According to Mr Kavaliauskas, Chernoff sent abusive messages via text and social media, and there was one occasion where he came to her workplace in Victoria Lodge Dementia Care Home in Shakespeare Road, Worthing, and shouted abuse at her and smashed a window or door there.

Mrs Zhytnyk-Kavaliauske reported him to the police a few times, including on November 22, 2017, the inquest heard.

What were the events leading up to the incident?

On Sunday, March 8, Mr Kavaliauskas flew with the children to Lithuania to see his family, but Mrs Zhytnyk-Kavaliauske had to stay behind as she had just started a new job and could not take holiday, the inquest heard. She saw her family off at the airport, which was the last time she saw them.

She was meant to pick up her brother Vitalie Jitnic from Gatwick Airport on April 12. But when she did not arrive, he contacted family member Ainious Greggaliulas and together they went to her home.

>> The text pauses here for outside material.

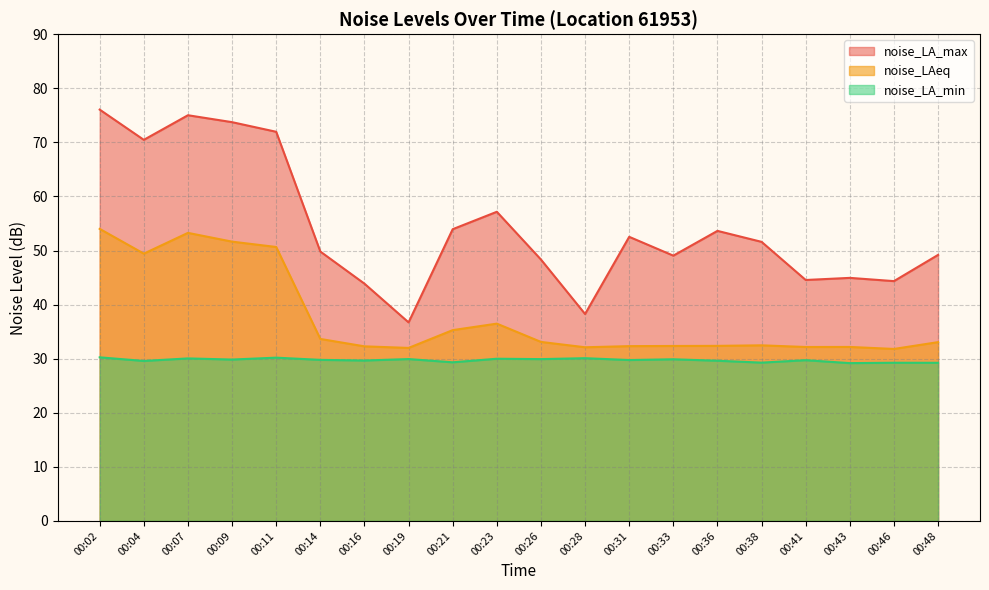

In noise_LAeq, how many points are higher than both neighbors (excluding endpoints)?

4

When they could not rouse anyone, they went to Chernoff's flat, but he was not in, so they returned to Mrs Zhytnyk-Kavaliauske's home and broke in through the patio doors before making the tragic discovery and calling the police.

The post-mortems for Mrs Zhytnyk-Kavaliauske and Chernoff found that they both died from hanging. Both had bruises and injuries consistent with a struggle, but it could not be confirmed whether these happened before or after their deaths, the inquests heard.

The inquest into Chernoff's death heard how he was being treated by his GP for depression, auditory hallucinations, alcohol problems, OCD and erectile dysfunction.

His internet search history on his laptop showed he was researching suicide days before their deaths, DC Robertson said.